Every switch is logged clearly so you always know which path delivered your data.
🚀 How to Use (Apify Console)
- Log in at Apify Console → Actors.
- Open PDF Text Extractor & Chunker.
- Paste your PDF URLs, set chunking options, pick a proxy.
- Click Start and watch the sections roll in live. 📡
- Open the Output tab and export to JSON / CSV / XLSX.
🤖 Use via API
curl -X POST "https://api.apify.com/v2/acts/<ACTOR_ID>/run-sync-get-dataset-items?token=$APIFY_TOKEN" \-H "Content-Type: application/json" \-d '{"urls":["https://arxiv.org/pdf/2307.12856"],"performChunking":true,"chunkSize":1000,"chunkOverlap":0}'
💡 Best Use Cases
- 📚 Build RAG / knowledge bases from PDF libraries.
- 🤖 Feed document text into LLMs (chunk mode).
- 🔍 Full-text search across PDF collections.
- 🧾 Convert reports, papers, and manuals to plain text.
❓ FAQ
Does it work on scanned/image-only PDFs?
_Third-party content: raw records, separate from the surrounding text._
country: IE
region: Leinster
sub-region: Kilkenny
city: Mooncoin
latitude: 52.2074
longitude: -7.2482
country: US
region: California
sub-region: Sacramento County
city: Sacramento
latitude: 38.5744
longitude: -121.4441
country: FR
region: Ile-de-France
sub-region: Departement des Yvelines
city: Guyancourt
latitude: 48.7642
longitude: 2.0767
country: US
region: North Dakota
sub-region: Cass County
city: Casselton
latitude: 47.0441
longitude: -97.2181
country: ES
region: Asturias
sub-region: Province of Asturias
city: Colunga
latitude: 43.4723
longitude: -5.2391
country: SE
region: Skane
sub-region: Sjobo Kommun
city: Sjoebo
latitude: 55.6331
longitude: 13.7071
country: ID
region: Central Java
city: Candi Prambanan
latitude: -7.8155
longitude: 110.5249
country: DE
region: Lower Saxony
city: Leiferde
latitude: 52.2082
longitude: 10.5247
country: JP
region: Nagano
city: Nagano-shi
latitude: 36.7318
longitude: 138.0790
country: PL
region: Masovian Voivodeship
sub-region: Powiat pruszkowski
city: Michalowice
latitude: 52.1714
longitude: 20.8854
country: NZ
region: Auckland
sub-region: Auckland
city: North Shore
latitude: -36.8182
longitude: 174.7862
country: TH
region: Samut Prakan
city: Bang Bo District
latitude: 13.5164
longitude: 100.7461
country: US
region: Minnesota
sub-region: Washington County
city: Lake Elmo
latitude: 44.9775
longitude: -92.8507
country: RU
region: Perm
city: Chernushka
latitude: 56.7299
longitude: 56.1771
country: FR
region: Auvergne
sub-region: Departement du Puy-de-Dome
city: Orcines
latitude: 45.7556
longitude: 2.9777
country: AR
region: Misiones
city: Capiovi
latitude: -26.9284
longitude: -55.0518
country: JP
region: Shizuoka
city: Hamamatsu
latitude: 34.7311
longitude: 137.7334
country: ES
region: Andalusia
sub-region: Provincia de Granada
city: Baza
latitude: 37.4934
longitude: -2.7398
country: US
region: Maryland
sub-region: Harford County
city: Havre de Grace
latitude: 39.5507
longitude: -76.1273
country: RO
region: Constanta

It extracts the text layer of a PDF. Image-only scans without an embedded text layer will return little or no text (OCR is not performed).
Can I pass many URLs? Yes — urls accepts a bulk list, processed one after another with results saved live.
What if a host rate-limits me? The Actor automatically falls back through datacenter and residential proxies and retries, then sticks with residential.
🛟 Support & Feedback
Found a bug or have a feature request? Open an issue on the Actor's Issues tab in the Apify Console.
⚖️ Use responsibly. Only extract content from PDFs you are authorized to access. You are responsible for compliance with applicable laws and the source site's terms.